No caso da cirurgia plástica, ainda há o agravante de que a Justiça, muitas vezes, interpretá-la como “obrigação de resultado”, o que aumenta a vulnerabilidade do médico diante da insatisfação subjetiva.
O reflexo direto dessa pressão é a adoção crescente da medicina defensiva.
Muitos colegas, inclusive eu, já nos vimos compelidos a solicitar exames e procedimentos desnecessários apenas como forma de proteção jurídica
Em paralelo, há quem esteja desistindo de atuar em áreas mais suscetíveis a litígios, o que compromete o acesso da população a determinados cuidados.

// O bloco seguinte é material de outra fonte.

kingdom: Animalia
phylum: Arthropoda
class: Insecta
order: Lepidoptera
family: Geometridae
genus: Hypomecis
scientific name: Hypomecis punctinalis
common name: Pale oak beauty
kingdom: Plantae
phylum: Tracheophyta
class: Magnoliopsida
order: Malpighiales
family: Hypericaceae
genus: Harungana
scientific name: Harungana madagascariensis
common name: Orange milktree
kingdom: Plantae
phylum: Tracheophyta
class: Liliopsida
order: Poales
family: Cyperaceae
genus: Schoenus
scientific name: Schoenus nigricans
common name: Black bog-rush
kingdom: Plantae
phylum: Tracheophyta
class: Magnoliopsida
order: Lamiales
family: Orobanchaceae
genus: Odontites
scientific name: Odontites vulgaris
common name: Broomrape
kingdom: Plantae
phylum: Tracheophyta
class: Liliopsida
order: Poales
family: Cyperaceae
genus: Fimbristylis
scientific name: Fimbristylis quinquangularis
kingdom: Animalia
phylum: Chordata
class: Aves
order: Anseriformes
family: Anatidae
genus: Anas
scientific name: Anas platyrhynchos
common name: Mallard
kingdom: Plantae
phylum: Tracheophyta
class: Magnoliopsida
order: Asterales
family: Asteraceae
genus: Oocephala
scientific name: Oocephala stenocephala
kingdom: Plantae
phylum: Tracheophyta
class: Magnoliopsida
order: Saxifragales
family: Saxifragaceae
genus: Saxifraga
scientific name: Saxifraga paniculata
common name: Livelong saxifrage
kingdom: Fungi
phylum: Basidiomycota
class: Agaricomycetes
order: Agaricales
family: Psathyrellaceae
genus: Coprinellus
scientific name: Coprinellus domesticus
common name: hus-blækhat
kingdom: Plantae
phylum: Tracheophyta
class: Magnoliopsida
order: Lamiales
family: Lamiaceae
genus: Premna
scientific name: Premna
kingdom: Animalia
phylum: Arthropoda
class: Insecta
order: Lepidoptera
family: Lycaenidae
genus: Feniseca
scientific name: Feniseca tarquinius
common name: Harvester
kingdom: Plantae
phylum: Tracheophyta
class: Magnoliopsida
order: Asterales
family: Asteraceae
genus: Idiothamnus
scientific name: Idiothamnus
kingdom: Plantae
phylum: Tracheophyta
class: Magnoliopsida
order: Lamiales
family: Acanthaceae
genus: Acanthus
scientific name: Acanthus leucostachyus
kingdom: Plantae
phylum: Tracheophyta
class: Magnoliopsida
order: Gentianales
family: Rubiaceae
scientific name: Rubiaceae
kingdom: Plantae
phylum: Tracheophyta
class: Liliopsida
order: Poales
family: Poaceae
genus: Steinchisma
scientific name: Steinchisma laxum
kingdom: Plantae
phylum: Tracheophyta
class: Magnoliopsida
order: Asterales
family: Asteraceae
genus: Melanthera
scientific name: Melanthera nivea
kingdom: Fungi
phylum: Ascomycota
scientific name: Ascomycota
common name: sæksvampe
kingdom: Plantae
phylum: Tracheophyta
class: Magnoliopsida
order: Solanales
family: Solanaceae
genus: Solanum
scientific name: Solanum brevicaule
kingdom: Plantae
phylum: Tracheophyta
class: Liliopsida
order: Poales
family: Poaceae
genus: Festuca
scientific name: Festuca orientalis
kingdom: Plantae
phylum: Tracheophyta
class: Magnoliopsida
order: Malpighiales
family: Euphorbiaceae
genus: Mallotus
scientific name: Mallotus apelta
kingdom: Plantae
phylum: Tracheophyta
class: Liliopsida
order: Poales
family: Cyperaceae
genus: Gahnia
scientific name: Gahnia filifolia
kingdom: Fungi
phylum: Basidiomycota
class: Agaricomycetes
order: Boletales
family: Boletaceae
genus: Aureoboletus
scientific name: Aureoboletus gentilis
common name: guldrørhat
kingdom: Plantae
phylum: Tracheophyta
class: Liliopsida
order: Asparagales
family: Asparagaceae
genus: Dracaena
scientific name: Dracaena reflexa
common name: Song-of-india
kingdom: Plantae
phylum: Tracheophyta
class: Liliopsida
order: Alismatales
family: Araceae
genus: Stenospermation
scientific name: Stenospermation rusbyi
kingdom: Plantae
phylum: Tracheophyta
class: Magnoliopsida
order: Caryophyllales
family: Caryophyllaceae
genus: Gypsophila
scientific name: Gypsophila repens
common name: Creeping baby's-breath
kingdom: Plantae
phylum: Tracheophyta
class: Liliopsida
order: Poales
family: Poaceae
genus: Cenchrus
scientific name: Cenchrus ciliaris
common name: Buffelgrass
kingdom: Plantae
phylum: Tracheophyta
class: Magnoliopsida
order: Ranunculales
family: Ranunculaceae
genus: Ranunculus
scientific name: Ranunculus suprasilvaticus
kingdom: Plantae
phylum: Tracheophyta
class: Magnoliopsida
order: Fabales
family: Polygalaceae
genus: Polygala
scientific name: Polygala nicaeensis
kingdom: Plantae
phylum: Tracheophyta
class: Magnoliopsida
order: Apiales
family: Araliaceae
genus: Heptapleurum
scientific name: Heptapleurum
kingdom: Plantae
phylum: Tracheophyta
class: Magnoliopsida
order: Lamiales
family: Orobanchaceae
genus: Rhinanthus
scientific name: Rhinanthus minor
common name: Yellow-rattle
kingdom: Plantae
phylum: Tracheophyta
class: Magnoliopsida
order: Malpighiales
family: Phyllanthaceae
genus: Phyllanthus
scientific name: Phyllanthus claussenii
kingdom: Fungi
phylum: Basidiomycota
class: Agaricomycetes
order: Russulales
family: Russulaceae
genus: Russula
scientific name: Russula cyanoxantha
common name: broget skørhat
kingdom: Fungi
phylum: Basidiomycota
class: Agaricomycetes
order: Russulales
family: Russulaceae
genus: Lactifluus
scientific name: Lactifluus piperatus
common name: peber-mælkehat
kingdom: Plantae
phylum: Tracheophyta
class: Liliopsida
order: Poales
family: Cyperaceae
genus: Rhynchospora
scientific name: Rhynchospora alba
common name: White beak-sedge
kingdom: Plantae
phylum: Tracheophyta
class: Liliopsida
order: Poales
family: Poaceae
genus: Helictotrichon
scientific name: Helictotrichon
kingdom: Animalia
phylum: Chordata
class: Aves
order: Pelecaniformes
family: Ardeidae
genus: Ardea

Além disso, o próprio Judiciário sofre com a sobrecarga. Processos que poderiam ser evitados com um diálogo franco acabam consumindo tempo e recursos de todos os envolvidos.
É nesse ponto que o termo de consentimento informado ganha centralidade – não como um protocolo burocrático, mas como expressão do compromisso ético do médico com a clareza.
Diante desse cenário, acredito que é urgente construirmos um pacto mais equilibrado entre médicos, pacientes e instituições. A educação em saúde, o fortalecimento da comunicação e a segurança jurídica não são mais objetivos futuros – são necessidades imediatas. Só assim poderemos resgatar a confiança na relação médico-paciente e preservar a essência do nosso ofício: o cuidado.
Armando Lobato, presidente da Sociedade Brasileira de Angiologia e de Cirurgia Vascular (SBACV), doutor pela USP e pós-doutor pelo Arizona Heart Institute.